Terence looked inquiringly at his humble friend, as the pyjama-clad man waddled away.
"He'll be one o' those fools as oratates on t' parade on Sundays afternoons," explained the fisherman.
"I knows him well. Always was trying to make us believe that those Huns were our best friends, and that there weren't no use for a British Navy. Th' knows t' sort. For one reason, sith'a, I'm not sorry that those Germans came to Scarbro'."
CHAPTER XIV.
THE END OF THE "TERRIER"
H.M. torpedo-gunboat "Terrier" lay at anchor just within the limits of one of the numerous shallow estuaries of the Essex Coast. By the aid of the lead-line and an Admiralty chart on too small a scale to be of much assistance, Captain Holloway had taken his craft through the intricate approach channel with often less than three feet of water under her keel. Now she was lying head to wind, for it was high water and no tide running, in six fathoms, and within two hundred and eighty yards of the mud-fringed shore.
The "Terrier" had spent an uneventful week on her station, patrolling her appointed limits in the North Sea without a single incident to break the monotony.
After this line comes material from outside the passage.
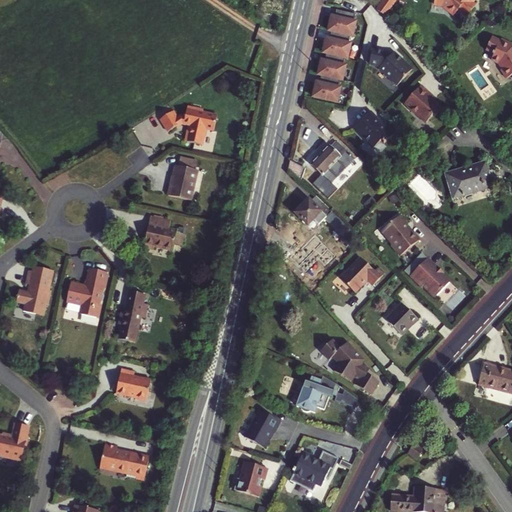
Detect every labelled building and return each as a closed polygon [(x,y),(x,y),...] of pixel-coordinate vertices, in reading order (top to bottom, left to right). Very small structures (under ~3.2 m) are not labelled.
[(396,0),(385,0),(378,10),(386,16),(396,0)] [(435,0),(435,2),(447,4),(447,6),(455,13),(459,7),(467,14),(475,5),(471,2),(472,0),(435,0)] [(332,17),(328,31),(333,32),(350,36),(353,37),(356,22),(353,22),(355,14),(338,10),(337,18),(332,17)] [(327,39),(323,53),(328,54),(345,58),(347,59),(351,44),(348,44),(350,36),(333,32),(332,40),(327,39)] [(492,36),(487,48),(493,51),(492,52),(494,53),(492,58),(499,62),(503,67),(501,68),(507,77),(511,73),(511,45),(511,43),(511,41),(502,37),(500,40),(492,36)] [(386,54),(374,51),(370,65),(379,67),(380,69),(380,70),(398,86),(413,71),(395,55),(391,59),(386,54)] [(322,61),(318,75),(323,76),(340,80),(342,81),(346,66),(343,66),(345,58),(328,54),(326,62),(322,61)] [(313,97),(337,103),(340,88),(338,88),(340,80),(323,76),(321,84),(316,83),(313,97)] [(432,96),(422,87),(406,105),(427,124),(434,116),(436,118),(443,110),(430,98),(432,96)] [(189,126),(186,141),(201,144),(203,136),(204,136),(206,128),(213,129),(216,115),(202,112),(202,109),(186,105),(184,115),(179,114),(176,117),(172,111),(159,119),(167,132),(175,126),(180,122),(188,123),(189,126)] [(381,122),(371,112),(354,128),(375,148),(382,141),(384,144),(393,135),(380,123),(381,122)] [(183,140),(186,141),(189,126),(188,123),(180,122),(175,126),(177,127),(180,124),(186,125),(183,140)] [(312,165),(332,183),(355,159),(336,142),(331,147),(330,146),(328,148),(326,147),(323,150),(324,153),(318,158),(316,158),(313,161),(314,163),(312,165)] [(166,196),(188,201),(195,171),(193,170),(195,161),(178,157),(175,167),(174,167),(166,196)] [(288,169),(297,178),(303,172),(290,160),(288,169)] [(491,186),(485,165),(448,176),(454,197),(491,186)] [(295,212),(309,226),(314,221),(318,225),(325,218),(345,238),(342,242),(347,247),(357,236),(316,196),(305,207),(302,205),(295,212)] [(152,249),(153,246),(171,250),(172,244),(180,246),(183,235),(175,233),(175,230),(168,229),(169,221),(149,217),(142,247),(152,249)] [(391,245),(399,257),(420,244),(412,232),(412,233),(408,228),(410,227),(403,217),(383,231),(386,236),(390,237),(394,244),(392,245),(391,245)] [(420,244),(421,244),(413,232),(410,227),(408,228),(412,233),(412,232),(420,244)] [(383,276),(377,269),(375,271),(361,258),(340,279),(355,293),(367,280),(373,286),(383,276)] [(439,268),(428,258),(411,276),(421,286),(424,285),(436,297),(451,281),(444,274),(442,273),(441,274),(436,270),(439,268)] [(25,305),(23,312),(43,316),(45,306),(47,306),(50,291),(48,291),(52,270),(33,266),(32,271),(28,270),(25,284),(31,285),(29,293),(19,291),(16,303),(25,305)] [(82,302),(79,313),(99,317),(102,304),(99,303),(106,272),(89,268),(85,287),(79,286),(80,284),(70,282),(66,301),(75,304),(75,301),(82,302)] [(118,341),(134,345),(140,319),(144,320),(147,307),(143,306),(146,297),(129,294),(124,315),(123,314),(120,327),(121,327),(118,341)] [(415,317),(402,298),(384,310),(395,326),(407,319),(408,321),(415,317)] [(361,360),(346,342),(340,348),(332,339),(320,351),(329,360),(333,356),(339,362),(333,370),(349,381),(353,375),(357,377),(353,384),(371,394),(378,381),(361,371),(364,366),(359,363),(361,360)] [(479,385),(511,394),(511,371),(484,364),(479,385)] [(133,399),(159,405),(163,384),(132,377),(133,373),(119,370),(114,394),(133,399)] [(340,387),(324,377),(322,382),(312,378),(310,384),(305,382),(296,407),(302,409),(304,412),(315,414),(317,408),(324,411),(329,397),(332,398),(333,396),(336,397),(340,387)] [(250,438),(269,449),(275,440),(274,438),(277,433),(280,434),(286,423),(266,411),(250,438)] [(0,450),(1,451),(1,454),(22,458),(24,450),(26,450),(29,434),(28,433),(30,424),(16,420),(13,433),(12,435),(8,434),(9,432),(3,431),(2,433),(0,432),(0,450)] [(423,450),(414,443),(408,452),(417,459),(423,450)] [(113,474),(125,477),(131,454),(116,450),(116,448),(117,446),(104,444),(99,467),(114,470),(113,472),(113,474)] [(295,470),(291,479),(314,490),(317,483),(322,485),(327,477),(330,478),(340,457),(324,449),(319,460),(312,456),(313,454),(305,450),(297,467),(295,467),(294,469),(295,470)] [(238,478),(234,490),(256,496),(262,479),(265,480),(268,468),(246,461),(240,479),(238,478)] [(399,511),(443,511),(445,490),(415,488),(414,496),(392,494),(390,511),(399,511)]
Swept fore and aft by huge seas that her high fo'c'sle failed to ward off; plugging away in a zig-zag course day after day, till her grey funnels were bleached white with salt spray; with her guns' crews standing by their guns through watch and watch day and night, she was "doing her little bit" as one small unit of the vast, tireless navy.
A few hours previous to the torpedo gunboat's anchoring in the creek, one of the crew had with great suddenness developed appendicitis. Although the "Terrier" carried a surgeon, the case was one for a shore hospital, and as one of the Admiralty "sick-quarters" was situated in the village at the head of the creek, Captain Holloway decided to land the patient with the utmost despatch.
It was blowing fairly fresh. Outside the bar the sea was foam-flecked. Rollers came tumbling in, breaking heavily on shore or else expending themselves harmlessly in the creek. At her anchorage the torpedo-gunboat was pitching slightly to the heave of the open sea.